*Record excerpts*.
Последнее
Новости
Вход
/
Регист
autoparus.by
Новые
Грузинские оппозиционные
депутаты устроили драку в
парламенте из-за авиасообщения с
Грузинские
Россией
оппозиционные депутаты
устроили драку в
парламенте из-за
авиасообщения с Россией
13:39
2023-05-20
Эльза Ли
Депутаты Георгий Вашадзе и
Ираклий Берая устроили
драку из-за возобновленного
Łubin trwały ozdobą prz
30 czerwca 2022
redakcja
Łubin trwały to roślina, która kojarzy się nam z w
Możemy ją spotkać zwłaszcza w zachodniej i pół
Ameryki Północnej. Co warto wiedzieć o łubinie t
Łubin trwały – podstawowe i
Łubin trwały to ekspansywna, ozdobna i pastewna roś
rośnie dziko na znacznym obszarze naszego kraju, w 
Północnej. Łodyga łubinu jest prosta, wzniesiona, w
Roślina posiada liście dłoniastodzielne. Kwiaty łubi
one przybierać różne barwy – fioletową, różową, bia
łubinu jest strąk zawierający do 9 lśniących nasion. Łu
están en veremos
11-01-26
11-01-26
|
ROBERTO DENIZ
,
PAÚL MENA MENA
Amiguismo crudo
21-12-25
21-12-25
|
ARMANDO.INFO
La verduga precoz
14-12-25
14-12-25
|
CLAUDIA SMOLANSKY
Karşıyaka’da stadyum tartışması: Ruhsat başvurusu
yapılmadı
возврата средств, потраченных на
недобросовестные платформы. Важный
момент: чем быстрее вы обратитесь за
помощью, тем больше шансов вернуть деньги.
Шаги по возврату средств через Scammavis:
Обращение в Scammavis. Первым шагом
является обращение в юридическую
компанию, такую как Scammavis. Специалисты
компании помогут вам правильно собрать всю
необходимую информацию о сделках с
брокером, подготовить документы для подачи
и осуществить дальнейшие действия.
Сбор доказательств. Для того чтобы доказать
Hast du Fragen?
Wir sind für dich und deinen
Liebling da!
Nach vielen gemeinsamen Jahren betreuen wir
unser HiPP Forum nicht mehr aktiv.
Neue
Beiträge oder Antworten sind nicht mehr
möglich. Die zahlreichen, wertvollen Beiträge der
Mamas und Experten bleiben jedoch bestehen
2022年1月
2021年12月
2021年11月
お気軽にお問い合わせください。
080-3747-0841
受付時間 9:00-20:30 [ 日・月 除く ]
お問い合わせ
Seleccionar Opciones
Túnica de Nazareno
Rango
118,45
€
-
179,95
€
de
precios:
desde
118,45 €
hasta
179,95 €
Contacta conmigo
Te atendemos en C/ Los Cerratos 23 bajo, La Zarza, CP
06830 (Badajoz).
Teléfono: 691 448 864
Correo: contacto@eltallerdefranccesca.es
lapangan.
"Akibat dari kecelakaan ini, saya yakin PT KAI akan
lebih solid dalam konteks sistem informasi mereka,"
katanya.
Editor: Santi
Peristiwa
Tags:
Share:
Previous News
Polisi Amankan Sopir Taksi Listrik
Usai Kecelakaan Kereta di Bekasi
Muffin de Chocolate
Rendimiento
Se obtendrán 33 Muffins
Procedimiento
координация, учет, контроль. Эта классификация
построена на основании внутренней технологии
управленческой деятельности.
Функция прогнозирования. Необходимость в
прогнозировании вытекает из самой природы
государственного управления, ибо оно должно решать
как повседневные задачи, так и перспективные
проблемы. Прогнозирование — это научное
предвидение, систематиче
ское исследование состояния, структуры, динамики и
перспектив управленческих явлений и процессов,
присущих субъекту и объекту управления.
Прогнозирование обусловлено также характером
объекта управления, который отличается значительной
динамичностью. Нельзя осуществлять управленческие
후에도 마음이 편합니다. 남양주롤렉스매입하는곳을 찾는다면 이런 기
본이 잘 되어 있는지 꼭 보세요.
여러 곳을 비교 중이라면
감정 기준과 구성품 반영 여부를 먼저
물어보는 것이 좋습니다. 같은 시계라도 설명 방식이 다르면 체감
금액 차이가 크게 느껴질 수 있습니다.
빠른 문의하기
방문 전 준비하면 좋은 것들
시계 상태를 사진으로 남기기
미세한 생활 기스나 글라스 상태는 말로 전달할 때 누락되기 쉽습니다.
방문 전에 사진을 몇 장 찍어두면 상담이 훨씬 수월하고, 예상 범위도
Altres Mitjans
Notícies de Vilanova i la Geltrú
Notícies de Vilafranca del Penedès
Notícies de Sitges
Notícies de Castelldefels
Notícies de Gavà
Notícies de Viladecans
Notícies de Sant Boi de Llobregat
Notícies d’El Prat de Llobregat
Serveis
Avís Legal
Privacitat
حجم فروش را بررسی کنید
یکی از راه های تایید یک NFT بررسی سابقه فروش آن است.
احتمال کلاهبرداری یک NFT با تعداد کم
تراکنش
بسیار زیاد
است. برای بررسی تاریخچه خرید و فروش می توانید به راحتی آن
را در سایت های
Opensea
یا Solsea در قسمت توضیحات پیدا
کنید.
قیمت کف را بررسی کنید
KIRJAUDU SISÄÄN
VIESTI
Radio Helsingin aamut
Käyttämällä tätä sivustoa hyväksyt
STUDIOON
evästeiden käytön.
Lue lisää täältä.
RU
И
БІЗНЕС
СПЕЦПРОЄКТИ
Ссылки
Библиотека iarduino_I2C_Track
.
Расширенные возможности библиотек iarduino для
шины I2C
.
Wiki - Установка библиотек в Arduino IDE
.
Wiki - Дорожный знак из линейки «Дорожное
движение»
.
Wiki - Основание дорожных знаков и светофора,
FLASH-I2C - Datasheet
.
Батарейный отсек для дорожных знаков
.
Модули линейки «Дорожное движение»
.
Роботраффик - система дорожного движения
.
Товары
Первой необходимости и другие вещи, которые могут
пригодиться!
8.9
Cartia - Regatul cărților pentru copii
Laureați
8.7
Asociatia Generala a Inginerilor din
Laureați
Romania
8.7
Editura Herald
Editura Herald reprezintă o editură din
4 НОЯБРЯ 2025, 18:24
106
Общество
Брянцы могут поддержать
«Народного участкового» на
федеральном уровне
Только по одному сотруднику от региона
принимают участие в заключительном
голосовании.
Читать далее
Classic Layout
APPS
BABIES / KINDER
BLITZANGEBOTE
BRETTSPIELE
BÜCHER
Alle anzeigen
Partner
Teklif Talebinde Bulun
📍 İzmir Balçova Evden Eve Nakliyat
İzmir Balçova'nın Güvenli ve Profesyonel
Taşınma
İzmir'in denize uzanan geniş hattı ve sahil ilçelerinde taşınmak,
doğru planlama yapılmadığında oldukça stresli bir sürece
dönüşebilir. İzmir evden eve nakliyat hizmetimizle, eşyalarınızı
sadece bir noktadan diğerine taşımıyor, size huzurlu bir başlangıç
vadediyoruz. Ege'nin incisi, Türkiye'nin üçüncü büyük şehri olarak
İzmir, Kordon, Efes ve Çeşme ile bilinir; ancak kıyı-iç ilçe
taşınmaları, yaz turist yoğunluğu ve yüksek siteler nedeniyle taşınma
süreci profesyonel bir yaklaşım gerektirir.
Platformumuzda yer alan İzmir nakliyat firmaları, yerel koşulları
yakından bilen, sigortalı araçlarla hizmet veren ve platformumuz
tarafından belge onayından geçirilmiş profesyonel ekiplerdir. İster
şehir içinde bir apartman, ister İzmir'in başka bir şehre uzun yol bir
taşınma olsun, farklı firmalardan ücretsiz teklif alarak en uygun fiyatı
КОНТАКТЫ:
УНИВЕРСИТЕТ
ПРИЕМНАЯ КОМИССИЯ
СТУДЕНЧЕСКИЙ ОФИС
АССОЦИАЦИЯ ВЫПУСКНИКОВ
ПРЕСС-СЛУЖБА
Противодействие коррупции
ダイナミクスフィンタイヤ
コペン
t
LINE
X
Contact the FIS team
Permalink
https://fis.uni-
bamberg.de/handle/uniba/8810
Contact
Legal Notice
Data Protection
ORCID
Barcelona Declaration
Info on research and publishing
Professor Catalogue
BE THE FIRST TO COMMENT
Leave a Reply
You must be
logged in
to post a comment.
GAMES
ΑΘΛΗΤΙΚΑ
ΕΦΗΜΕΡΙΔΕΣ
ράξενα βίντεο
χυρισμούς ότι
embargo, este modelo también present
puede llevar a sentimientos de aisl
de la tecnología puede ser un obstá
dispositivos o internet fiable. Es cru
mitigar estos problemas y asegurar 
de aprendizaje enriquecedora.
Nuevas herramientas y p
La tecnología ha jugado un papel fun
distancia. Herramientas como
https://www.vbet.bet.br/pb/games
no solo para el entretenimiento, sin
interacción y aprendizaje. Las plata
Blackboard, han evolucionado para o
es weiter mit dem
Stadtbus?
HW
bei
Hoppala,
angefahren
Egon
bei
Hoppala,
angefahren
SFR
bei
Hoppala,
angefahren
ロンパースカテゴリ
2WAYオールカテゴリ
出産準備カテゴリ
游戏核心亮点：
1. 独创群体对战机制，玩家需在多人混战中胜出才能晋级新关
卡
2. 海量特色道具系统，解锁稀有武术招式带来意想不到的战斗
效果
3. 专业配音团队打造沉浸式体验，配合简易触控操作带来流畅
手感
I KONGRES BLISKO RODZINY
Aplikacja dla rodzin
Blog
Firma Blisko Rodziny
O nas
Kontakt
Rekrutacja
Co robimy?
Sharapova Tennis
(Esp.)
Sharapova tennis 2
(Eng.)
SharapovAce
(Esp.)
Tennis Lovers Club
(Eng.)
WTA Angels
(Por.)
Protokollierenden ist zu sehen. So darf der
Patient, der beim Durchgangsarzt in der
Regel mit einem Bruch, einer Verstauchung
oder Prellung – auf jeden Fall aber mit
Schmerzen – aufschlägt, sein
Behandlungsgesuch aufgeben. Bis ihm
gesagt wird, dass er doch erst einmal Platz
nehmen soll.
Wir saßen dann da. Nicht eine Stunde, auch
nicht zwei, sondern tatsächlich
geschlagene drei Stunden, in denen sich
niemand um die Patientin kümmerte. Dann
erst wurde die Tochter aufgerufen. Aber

*Directive*.
Copy out each line of the material that holds the word "jest".

*Solution to the exercise*.
Północnej. Łodyga łubinu jest prosta, wzniesiona, w
łubinu jest strąk zawierający do 9 lśniących nasion. Łu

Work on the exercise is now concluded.